Ovarian Cancer - GRACE Funded Research
Dr Juhi Kumar – Brunel University
Ovarian cancer affects over 7,000 women in the UK every year and according to CRUK, more than 50% of those women will not be able to survive the disease. A major issue contributing to high fatality rates is late diagnosis, with symptoms being vague and often comparable to irritable bowel syndrome (IBS). While most cancer diagnoses require a tissue biopsy for confirmation, liquid biopsies (i.e. blood) offer a promising alternative to tissue samples as a non-invasive technique, which can be developed as a diagnostic tool and to monitor disease evolution. CA125 is currently used as a biomarker in blood to further confirm presence of ovarian cancer as well as monitor patient treatment. However, several studies have shown that CA125 levels can be elevated in numerous other conditions (both cancerous and non-cancerous), so a raised CA125 level doesn't mean a woman definitely has ovarian cancer.
My PhD project focuses on looking at alternative biomarkers for ovarian cancer using liquid biopsies. Circulating Tumour Cells (CTCs) are cancer cells that detach from the primary tumour and utilise blood as a method of transportation to move around the body to metastasize. I primarily focus on detecting these tumour cells from whole blood based on expression of specific proteins as well as assessing any differences in their size when compared to normal white blood cells. Currently, I am measuring CTC levels in late-stage patients undergoing chemotherapy to determine whether there is a correlation with CA125 and efficacy of treatment.Through my observations and data analyses, I aim to provide a better insight into the liquid-biopsy based biomarker discovery that can aid in diagnosis and/or prognosis.

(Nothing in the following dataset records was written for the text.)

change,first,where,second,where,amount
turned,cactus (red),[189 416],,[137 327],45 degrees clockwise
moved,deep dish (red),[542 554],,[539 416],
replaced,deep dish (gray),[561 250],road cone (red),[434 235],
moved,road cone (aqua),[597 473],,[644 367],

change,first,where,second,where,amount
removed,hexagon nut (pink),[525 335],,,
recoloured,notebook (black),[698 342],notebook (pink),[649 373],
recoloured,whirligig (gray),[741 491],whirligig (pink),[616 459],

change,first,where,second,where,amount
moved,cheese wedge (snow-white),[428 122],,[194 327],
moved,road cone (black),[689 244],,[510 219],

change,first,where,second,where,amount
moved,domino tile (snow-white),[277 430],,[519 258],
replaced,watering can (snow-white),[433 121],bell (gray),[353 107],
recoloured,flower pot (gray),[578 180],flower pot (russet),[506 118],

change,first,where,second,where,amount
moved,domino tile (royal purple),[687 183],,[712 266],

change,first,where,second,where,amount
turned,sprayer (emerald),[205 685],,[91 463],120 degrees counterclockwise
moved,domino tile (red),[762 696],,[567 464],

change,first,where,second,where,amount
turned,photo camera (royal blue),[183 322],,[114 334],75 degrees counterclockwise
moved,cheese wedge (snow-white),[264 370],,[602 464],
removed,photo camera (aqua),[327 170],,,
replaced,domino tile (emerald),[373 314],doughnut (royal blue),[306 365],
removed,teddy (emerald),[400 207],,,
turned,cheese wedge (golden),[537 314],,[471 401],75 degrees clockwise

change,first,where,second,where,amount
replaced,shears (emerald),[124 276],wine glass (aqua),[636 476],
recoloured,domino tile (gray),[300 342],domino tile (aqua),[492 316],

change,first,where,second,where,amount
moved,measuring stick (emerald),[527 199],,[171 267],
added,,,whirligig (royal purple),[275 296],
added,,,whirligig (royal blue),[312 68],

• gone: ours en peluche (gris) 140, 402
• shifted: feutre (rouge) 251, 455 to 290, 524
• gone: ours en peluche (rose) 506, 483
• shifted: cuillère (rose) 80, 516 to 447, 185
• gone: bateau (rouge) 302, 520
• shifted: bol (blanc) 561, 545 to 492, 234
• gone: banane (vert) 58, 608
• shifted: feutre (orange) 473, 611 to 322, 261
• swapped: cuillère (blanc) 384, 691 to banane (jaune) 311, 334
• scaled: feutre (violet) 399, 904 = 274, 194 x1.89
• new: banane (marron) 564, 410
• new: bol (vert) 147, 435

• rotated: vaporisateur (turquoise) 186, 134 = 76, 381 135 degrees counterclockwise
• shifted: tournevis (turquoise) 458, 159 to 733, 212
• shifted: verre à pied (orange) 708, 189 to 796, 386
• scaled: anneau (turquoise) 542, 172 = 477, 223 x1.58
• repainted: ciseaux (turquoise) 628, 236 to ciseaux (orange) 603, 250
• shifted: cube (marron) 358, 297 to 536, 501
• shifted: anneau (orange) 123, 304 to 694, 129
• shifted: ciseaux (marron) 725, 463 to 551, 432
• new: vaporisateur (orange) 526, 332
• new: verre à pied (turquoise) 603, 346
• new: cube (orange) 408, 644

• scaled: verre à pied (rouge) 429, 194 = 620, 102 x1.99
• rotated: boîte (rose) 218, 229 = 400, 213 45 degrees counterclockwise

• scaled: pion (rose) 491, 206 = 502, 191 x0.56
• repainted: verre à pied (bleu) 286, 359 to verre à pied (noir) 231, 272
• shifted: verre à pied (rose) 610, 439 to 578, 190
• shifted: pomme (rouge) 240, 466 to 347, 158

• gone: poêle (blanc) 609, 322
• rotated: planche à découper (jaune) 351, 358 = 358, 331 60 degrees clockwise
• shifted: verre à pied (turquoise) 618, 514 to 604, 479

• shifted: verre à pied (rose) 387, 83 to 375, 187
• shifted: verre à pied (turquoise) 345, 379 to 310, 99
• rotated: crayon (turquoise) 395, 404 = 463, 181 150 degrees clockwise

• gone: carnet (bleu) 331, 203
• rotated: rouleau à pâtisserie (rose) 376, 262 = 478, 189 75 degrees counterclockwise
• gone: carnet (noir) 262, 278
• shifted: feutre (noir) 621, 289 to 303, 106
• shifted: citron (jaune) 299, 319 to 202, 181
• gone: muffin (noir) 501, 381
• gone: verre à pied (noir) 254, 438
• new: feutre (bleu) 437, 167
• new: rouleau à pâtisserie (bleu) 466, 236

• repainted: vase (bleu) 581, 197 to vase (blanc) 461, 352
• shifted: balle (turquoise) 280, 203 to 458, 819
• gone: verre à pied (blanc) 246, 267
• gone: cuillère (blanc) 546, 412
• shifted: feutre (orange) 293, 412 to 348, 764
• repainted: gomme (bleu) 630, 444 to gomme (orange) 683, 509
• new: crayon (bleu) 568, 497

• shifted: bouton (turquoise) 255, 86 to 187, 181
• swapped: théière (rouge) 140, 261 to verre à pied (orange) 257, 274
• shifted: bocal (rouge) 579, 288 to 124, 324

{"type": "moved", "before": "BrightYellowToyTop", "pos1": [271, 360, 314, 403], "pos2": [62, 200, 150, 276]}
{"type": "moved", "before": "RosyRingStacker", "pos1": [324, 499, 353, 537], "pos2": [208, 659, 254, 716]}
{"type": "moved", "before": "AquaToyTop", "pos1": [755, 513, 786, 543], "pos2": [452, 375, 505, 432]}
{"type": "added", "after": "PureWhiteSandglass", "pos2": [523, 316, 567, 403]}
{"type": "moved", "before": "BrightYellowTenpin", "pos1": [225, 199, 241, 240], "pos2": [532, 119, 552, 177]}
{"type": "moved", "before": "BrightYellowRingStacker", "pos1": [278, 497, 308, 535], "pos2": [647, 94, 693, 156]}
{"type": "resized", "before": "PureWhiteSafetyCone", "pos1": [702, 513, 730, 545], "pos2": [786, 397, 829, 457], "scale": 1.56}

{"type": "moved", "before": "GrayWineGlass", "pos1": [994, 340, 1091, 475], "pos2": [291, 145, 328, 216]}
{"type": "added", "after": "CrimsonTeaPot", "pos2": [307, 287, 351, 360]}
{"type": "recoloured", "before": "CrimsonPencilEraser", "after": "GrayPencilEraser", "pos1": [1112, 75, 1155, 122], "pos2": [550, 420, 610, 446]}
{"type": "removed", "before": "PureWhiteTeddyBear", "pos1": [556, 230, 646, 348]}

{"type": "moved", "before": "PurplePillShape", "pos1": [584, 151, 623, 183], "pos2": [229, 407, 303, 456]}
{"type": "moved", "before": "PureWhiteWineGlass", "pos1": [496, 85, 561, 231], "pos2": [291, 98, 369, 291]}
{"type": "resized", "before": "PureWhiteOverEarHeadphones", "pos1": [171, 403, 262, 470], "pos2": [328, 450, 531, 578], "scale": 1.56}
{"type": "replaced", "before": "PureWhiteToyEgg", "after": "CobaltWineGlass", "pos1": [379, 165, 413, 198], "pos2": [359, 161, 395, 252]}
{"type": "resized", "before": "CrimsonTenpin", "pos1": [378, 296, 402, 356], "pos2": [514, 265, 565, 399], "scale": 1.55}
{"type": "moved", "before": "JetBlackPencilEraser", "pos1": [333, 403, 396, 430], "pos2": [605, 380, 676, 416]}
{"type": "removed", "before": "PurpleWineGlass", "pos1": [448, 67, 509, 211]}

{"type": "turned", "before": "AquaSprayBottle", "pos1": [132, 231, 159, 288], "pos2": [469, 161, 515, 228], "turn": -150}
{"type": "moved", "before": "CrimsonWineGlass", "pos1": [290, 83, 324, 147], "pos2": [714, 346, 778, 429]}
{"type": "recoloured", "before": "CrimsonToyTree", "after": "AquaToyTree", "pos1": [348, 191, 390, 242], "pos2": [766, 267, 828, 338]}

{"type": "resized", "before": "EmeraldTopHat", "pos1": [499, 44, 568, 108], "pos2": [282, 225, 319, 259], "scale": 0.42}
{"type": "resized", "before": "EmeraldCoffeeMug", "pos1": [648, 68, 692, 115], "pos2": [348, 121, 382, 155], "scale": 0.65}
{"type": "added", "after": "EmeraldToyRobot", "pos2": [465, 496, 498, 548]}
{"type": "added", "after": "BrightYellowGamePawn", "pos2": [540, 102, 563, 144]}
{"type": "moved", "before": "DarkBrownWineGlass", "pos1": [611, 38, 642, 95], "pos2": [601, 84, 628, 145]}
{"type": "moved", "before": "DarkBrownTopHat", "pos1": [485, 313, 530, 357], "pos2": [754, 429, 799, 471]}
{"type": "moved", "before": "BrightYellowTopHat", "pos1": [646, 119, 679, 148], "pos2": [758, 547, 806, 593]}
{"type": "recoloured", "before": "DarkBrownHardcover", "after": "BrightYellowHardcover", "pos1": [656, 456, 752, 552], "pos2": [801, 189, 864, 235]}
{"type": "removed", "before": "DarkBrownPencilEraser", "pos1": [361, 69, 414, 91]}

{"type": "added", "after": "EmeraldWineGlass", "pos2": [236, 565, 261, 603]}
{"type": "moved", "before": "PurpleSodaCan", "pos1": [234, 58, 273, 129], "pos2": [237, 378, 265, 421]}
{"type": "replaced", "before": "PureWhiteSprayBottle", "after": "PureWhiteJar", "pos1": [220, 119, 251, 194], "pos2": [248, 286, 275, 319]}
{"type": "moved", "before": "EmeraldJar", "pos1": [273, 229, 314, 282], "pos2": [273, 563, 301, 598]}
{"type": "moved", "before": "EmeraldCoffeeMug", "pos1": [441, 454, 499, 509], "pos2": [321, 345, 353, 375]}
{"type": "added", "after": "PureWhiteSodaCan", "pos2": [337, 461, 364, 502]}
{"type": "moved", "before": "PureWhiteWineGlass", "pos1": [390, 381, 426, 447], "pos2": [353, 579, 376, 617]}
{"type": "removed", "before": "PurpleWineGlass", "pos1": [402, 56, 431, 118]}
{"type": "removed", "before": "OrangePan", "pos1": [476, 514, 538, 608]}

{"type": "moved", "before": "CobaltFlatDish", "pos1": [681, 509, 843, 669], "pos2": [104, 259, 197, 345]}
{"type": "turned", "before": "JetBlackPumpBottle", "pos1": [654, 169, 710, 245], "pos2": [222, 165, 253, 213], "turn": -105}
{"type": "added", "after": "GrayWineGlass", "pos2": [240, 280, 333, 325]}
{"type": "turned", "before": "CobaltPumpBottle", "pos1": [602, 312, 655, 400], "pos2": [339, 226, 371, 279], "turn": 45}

While my current work focuses on advanced stage patients, I hope to further translate my knowledge of potential biomarkers towards their suitability for earlier detection - as this will have a greater impact on overall survival. My team and I at CBCEL led by Dr Karteris are also working on additional approaches towards liquid biopsies such as circulating tumour DNA testing, capable of enhancing the ability to gather vital information about cancer progression at a genetic level.